Methods | Average classification accuracy rate (%) | |||
WDBC | ILPD | Cardio | Mammo | |
MRMR | 97,11 | 55,15 | 88,68 | 83,27 |
CMIM | 97,07 | 58,24 | 95,21 | 82,98 |
JMI | 97,07 | 58,22 | 95,21 | 82,98 |
DISR | 96,43 | 58,22 | 97,00 | 82,60 |
CIFE | 96,89 | 58,22 | 96,55 | 82,98 |
ICAP | 96,89 | 58,24 | 95,21 | 82,98 |
CONDRED | 95,80 | 58,24 | 96,55 | 82,98 |
BETAGAMMA | 96,36 | 58,24 | 96,55 | 83,67 |
MIFS | 96,89 | 55,15 | 88,68 | 83,27 |
CMI | 97,07 | 58,26 | 87,00 | 82,98 |
MIM | 96,76 | 58,24 | 95,21 | 83,07 |
RELIEF | 95,95 | 60,80 | 97,50 | 79,53 |
FCBF | 96,15 | 55,64 | 78,28 | 83,27 |
MRF | 95,56 | 58,20 | 78,28 | 78,77 |
SPEC | 95,79 | 57,53 | 80,33 | 79,53 |
T-TEST | 93,25 | 59,95 | 88,56 | 79,53 |
KRUSKAL-WALLIS | 95,99 | 56,73 | 97,85 | 82,98 |
FISHER | 96,76 | 59,95 | 96,82 | 79,53 |
GINI | 96,76 | 58,83 | 96,95 | 83,07 |
GA | 96,32 | 57,05 | 95,96 | 83,07 |
The goal of feature selection is to achieve a balance between the stability of a criterion and the classification accuracy rate (Gulgezen et al. 2009). This is why, experimental protocol was to take the average classification accuracy rate obtained by the 20 training sets plotted with the Kuncheva’s Stability, Information Stability, SS Stability and SH Stability. Figures 12, 13, 14, 15 show the stability criterions versus the means accuracy rate. The goal is the find the set of feature selection criterions which the higher classification accuracy rate and the higher stability, this set is called the Pareto-Optimal Set.

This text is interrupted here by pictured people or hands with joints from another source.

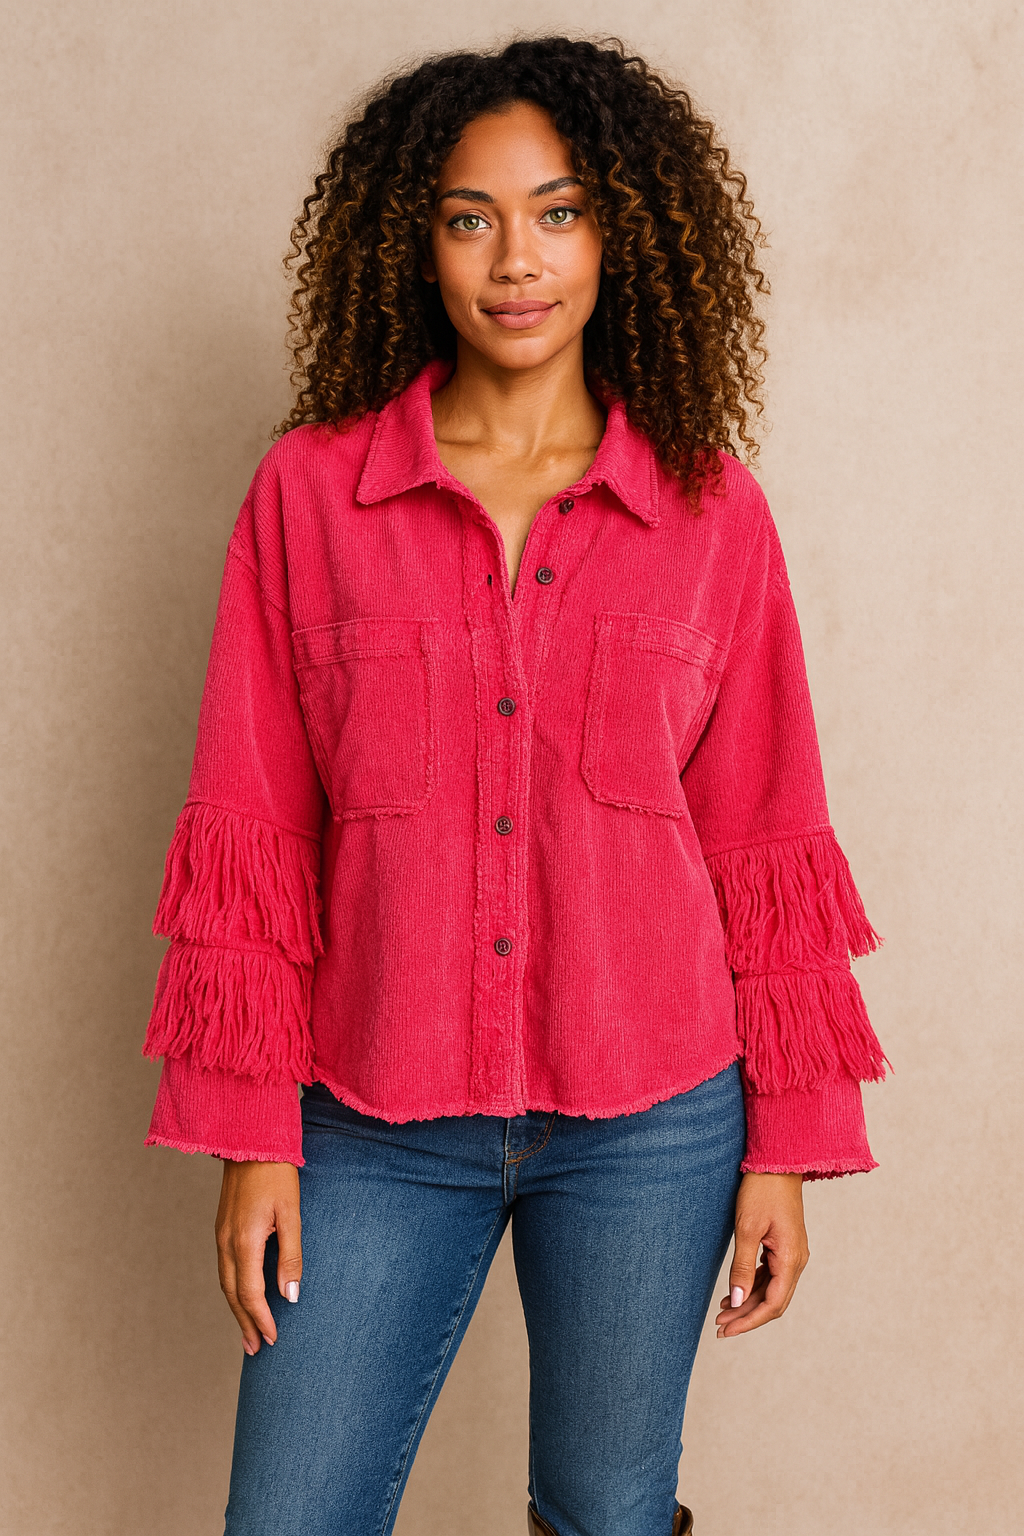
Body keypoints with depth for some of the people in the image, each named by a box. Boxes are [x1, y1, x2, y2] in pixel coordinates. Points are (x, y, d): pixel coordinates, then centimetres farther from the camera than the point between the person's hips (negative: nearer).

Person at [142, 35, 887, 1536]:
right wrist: (253, 1137, -2)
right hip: (374, 1126, 0)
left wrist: (787, 1142, 3)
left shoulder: (713, 512, 0)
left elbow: (761, 840, 4)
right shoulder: (310, 491, -1)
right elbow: (252, 837, 0)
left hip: (648, 1125, 1)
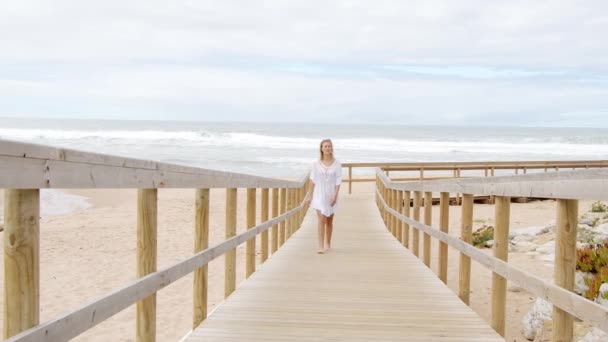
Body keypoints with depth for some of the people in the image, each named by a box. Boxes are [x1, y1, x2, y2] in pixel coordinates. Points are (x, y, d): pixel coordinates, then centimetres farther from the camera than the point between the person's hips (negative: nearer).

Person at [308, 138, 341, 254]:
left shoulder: (337, 164, -2)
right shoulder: (316, 164, -1)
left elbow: (338, 181, -4)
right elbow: (313, 181, 4)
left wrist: (335, 195, -14)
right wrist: (311, 196, 5)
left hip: (331, 195, 1)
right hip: (319, 194, -1)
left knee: (329, 221, 13)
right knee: (322, 220, -12)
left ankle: (328, 244, 29)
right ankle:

The criteria which belonging the Pareto-Optimal set is said to be non-dominated [18]. Hence, it is evident from each subplot of Figures 12, 13, 14, and 15 that feature selection techniques positioned towards the top right of the space dominate over those towards the bottom left. Given this observation, there is no justification for selecting techniques located at the bottom left [18].
6 Conclusion
This paper introduces a comparison protocol evaluating twenty feature selection techniques across four datasets sourced from the UCI machine learning repository. The experimentation assesses stability criteria and classification accuracy rates calculated using SVM-SMO. Based on this research, we have concluded that each feature selection method can be tailored to suit specific datasets, considering factors such as the number of features and their distribution in the feature space.
The classification accuracy rate and the Stability provide a good experimentation and perfect information of features, the better feature selection method is one that has the both higher accuracy rate and stability. It is very interesting to evaluate the performance of these feature selection techniques in the analysing DNA Microarrays, where there are many features and comparatively few samples.